BEGIN Provided entries
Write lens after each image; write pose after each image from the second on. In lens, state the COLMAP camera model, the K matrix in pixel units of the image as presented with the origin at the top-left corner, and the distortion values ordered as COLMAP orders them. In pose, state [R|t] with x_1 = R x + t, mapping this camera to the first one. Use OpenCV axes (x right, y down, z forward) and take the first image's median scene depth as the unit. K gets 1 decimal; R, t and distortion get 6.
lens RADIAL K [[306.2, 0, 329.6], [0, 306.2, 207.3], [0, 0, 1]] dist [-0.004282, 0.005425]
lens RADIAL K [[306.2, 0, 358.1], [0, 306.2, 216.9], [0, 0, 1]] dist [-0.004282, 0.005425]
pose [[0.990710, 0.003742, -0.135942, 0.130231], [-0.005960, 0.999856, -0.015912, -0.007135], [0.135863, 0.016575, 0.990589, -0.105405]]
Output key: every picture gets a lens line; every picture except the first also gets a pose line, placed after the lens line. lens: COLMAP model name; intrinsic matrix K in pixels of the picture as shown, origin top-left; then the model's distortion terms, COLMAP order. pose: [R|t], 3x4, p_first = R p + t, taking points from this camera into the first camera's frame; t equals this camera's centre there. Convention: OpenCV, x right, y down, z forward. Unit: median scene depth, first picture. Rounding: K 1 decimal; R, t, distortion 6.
END Provided entries
BEGIN Provided entries
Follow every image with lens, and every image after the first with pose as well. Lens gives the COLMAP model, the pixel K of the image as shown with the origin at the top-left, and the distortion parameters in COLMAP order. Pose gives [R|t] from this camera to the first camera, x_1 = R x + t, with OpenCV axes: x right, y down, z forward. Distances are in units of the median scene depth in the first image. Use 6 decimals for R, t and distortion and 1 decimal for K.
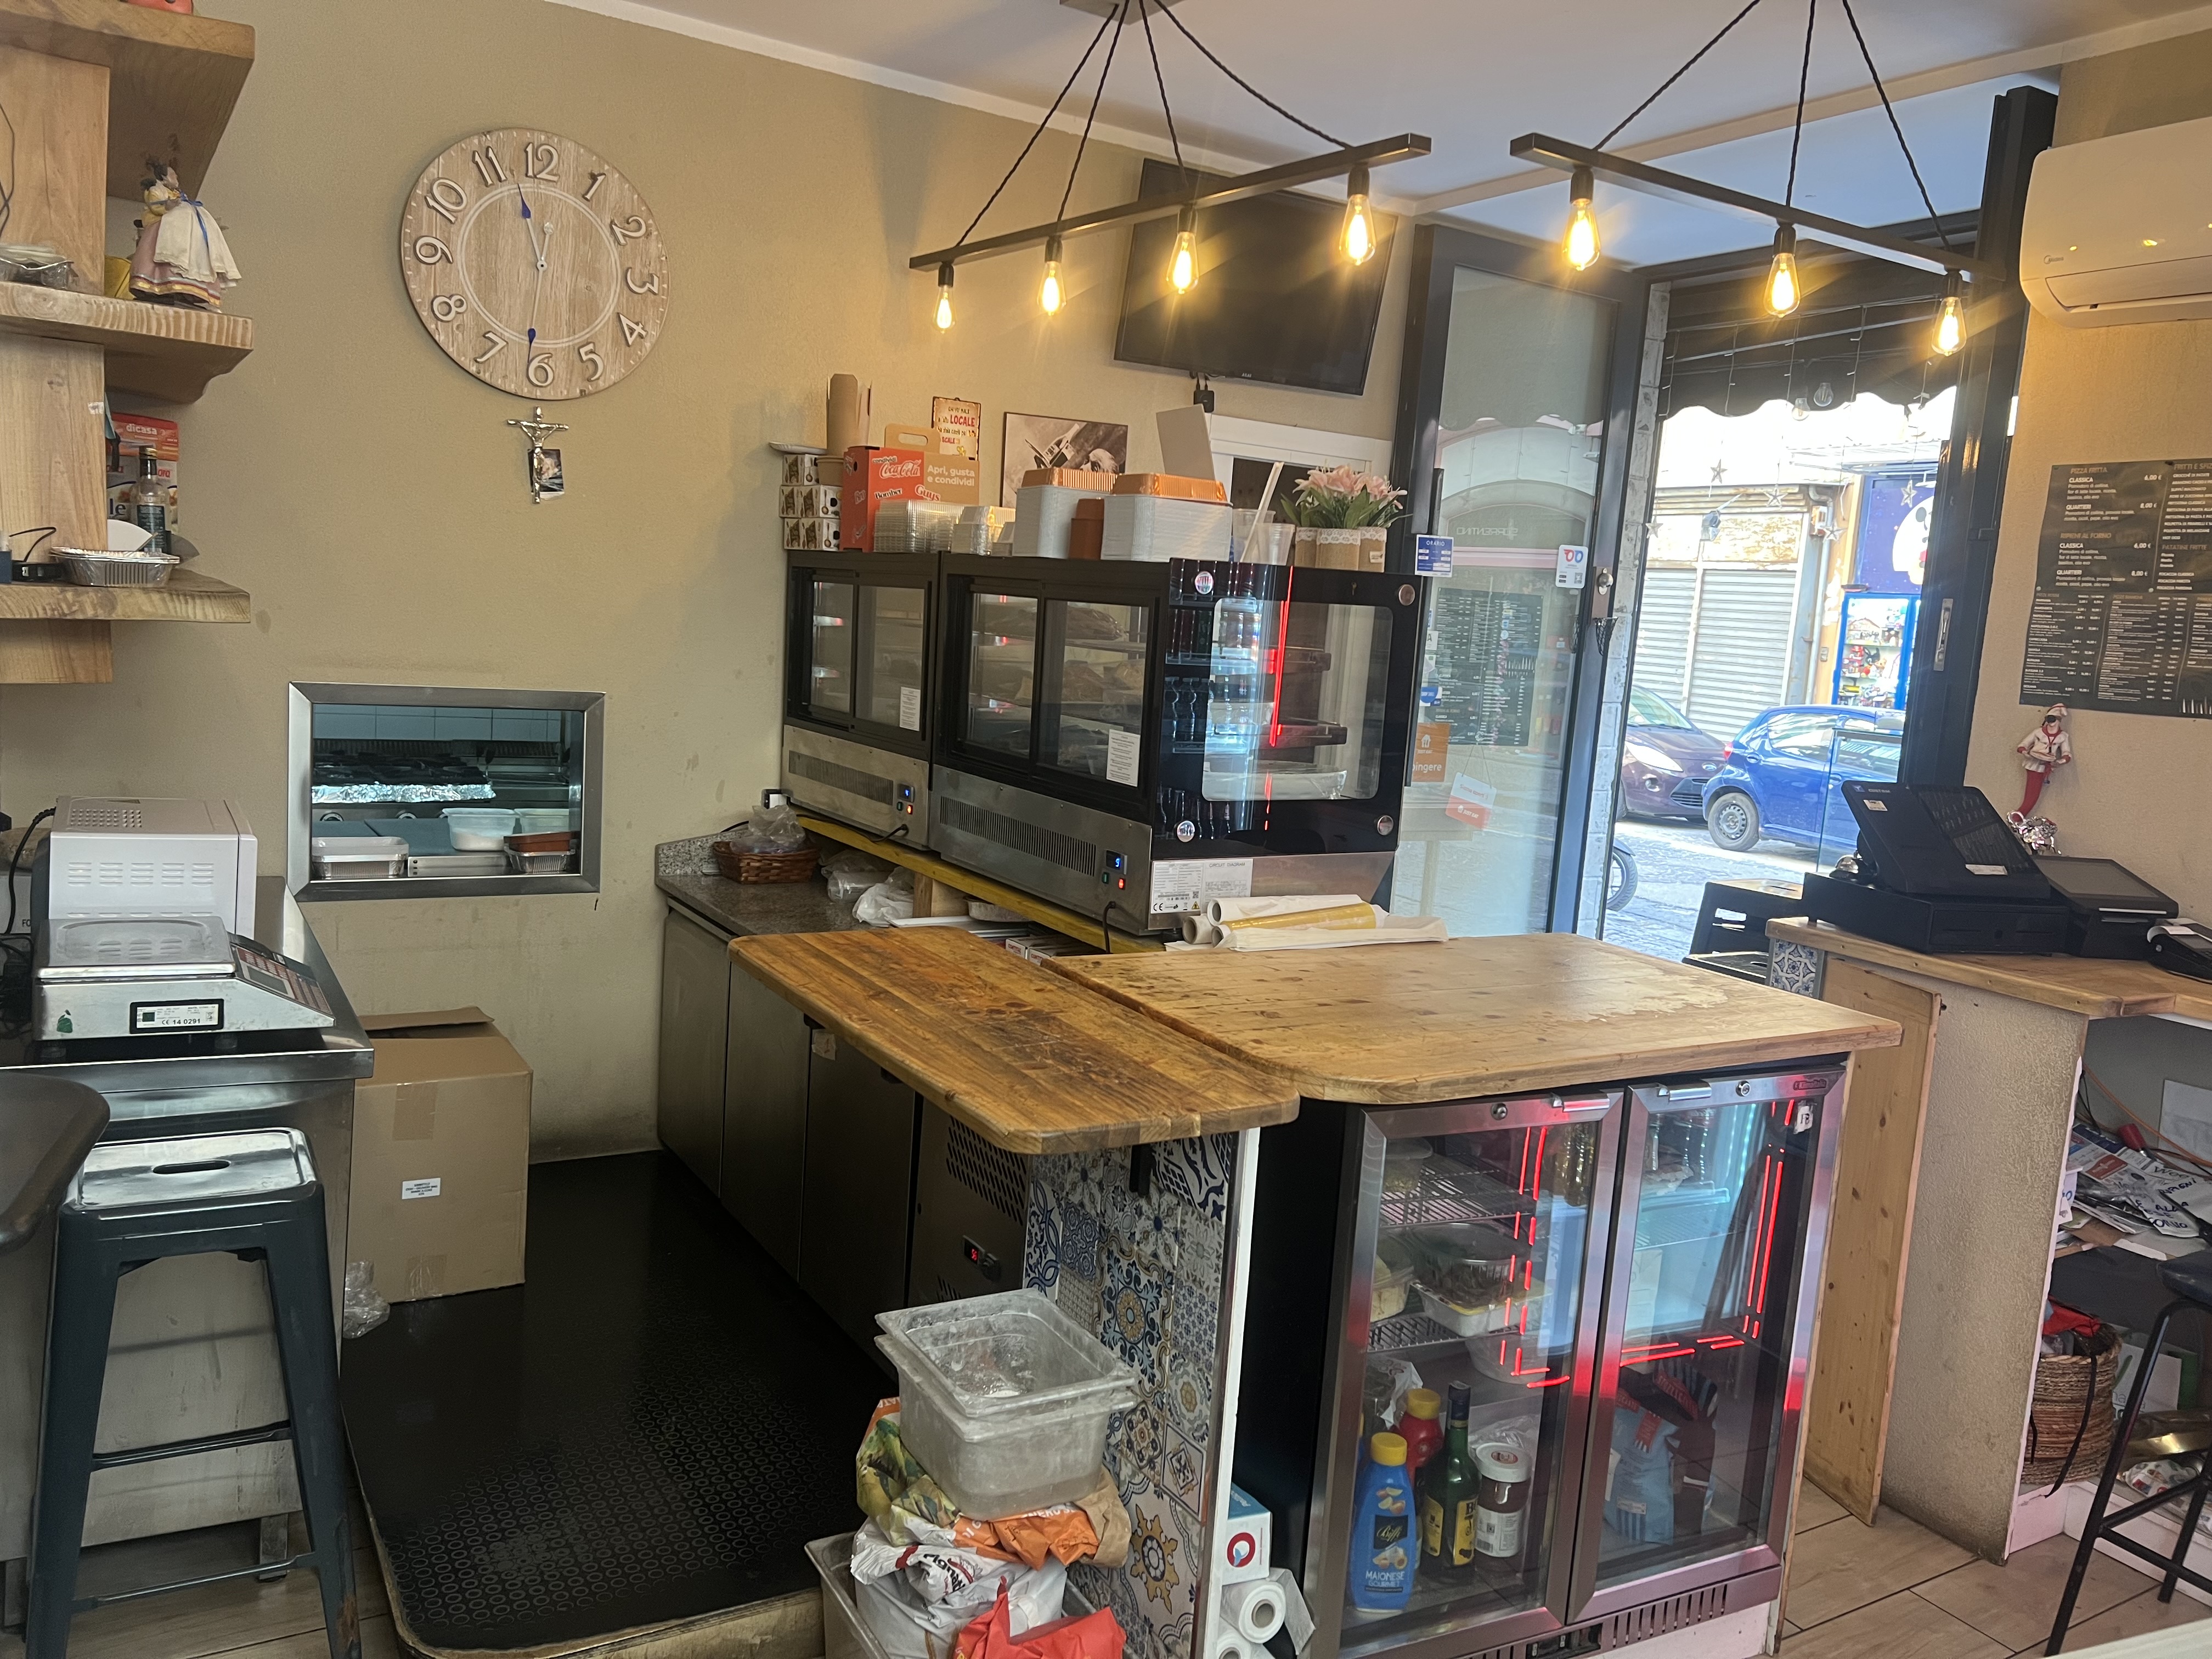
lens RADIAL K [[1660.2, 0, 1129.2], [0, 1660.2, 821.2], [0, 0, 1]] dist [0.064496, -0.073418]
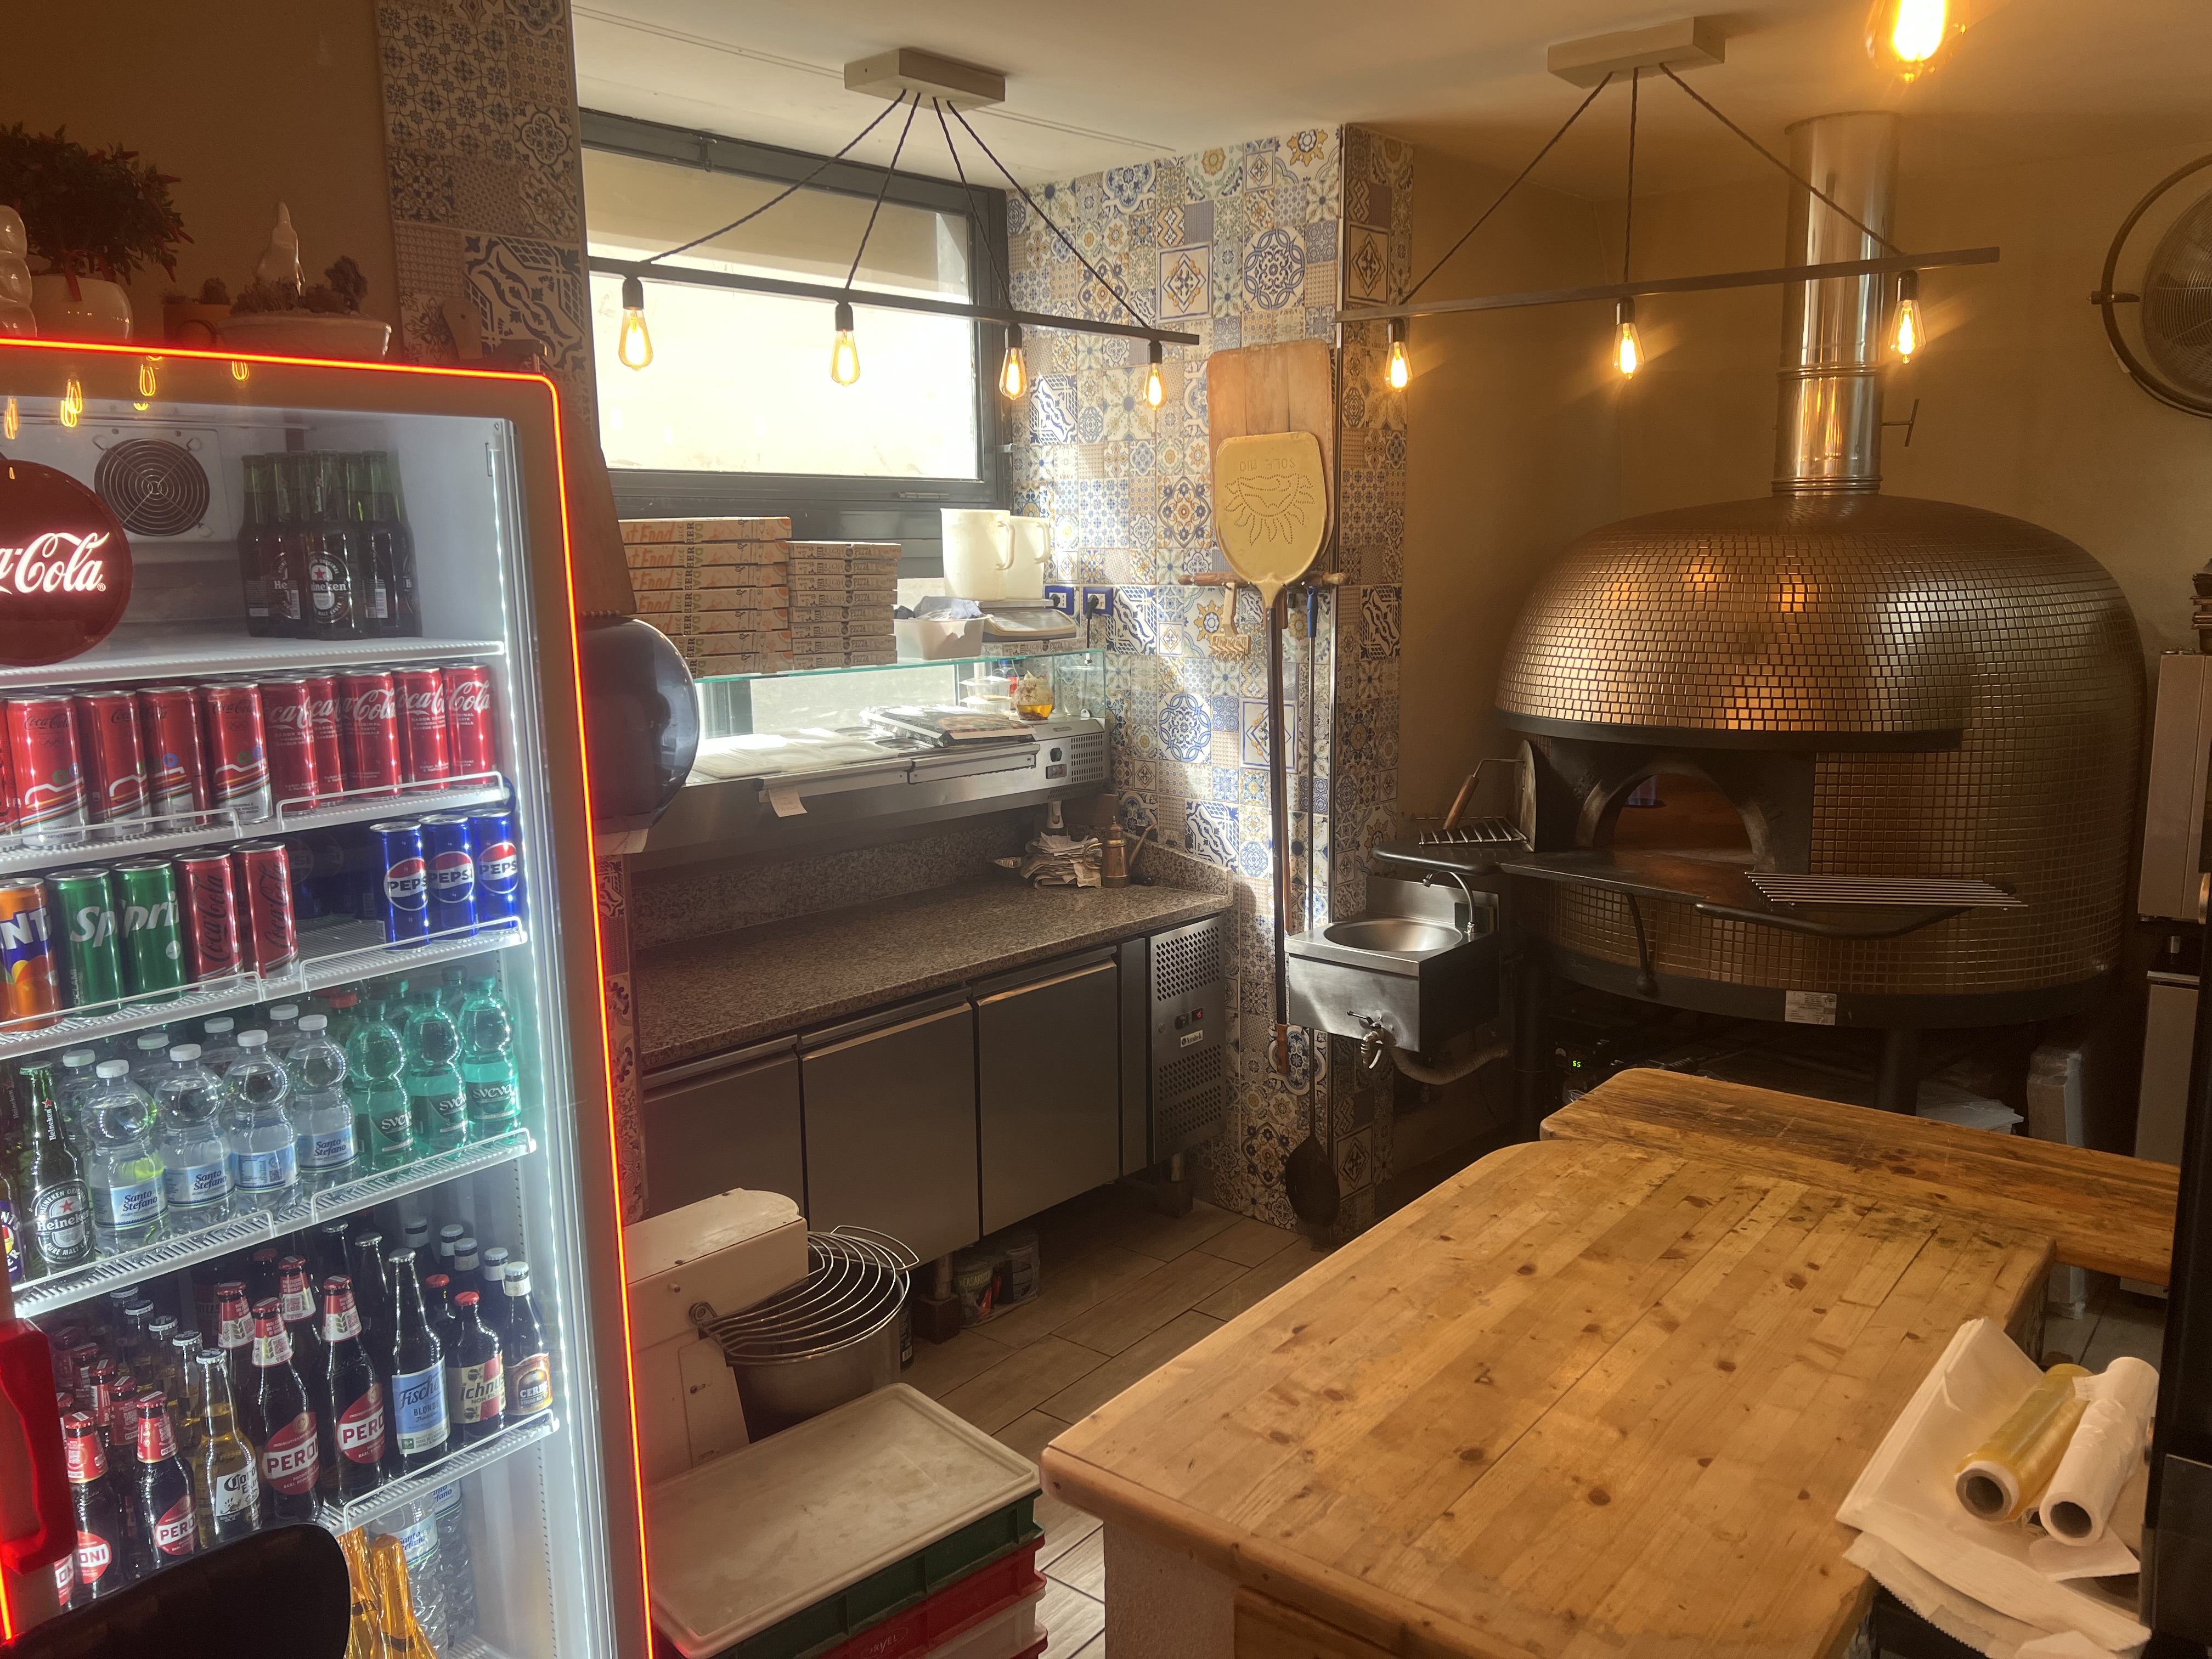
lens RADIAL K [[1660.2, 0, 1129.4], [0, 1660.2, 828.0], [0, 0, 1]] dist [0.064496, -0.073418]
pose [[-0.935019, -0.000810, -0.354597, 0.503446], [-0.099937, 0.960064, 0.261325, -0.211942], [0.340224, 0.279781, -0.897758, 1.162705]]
END Provided entries
▶ [What this task involves] Of the lines above, extract only those from the line with "Write lens after" to the line with "Output key: every", both included, exactly as written.

▶ [Task result]
Write lens after each image; write pose after each image from the second on. In lens, state the COLMAP camera model, the K matrix in pixel units of the image as presented with the origin at the top-left corner, and the distortion values ordered as COLMAP orders them. In pose, state [R|t] with x_1 = R x + t, mapping this camera to the first one. Use OpenCV axes (x right, y down, z forward) and take the first image's median scene depth as the unit. K gets 1 decimal; R, t and distortion get 6.
lens RADIAL K [[306.2, 0, 329.6], [0, 306.2, 207.3], [0, 0, 1]] dist [-0.004282, 0.005425]
lens RADIAL K [[306.2, 0, 358.1], [0, 306.2, 216.9], [0, 0, 1]] dist [-0.004282, 0.005425]
pose [[0.990710, 0.003742, -0.135942, 0.130231], [-0.005960, 0.999856, -0.015912, -0.007135], [0.135863, 0.016575, 0.990589, -0.105405]]
Output key: every picture gets a lens line; every picture except the first also gets a pose line, placed after the lens line. lens: COLMAP model name; intrinsic matrix K in pixels of the picture as shown, origin top-left; then the model's distortion terms, COLMAP order. pose: [R|t], 3x4, p_first = R p + t, taking points from this camera into the first camera's frame; t equals this camera's centre there. Convention: OpenCV, x right, y down, z forward. Unit: median scene depth, first picture. Rounding: K 1 decimal; R, t, distortion 6.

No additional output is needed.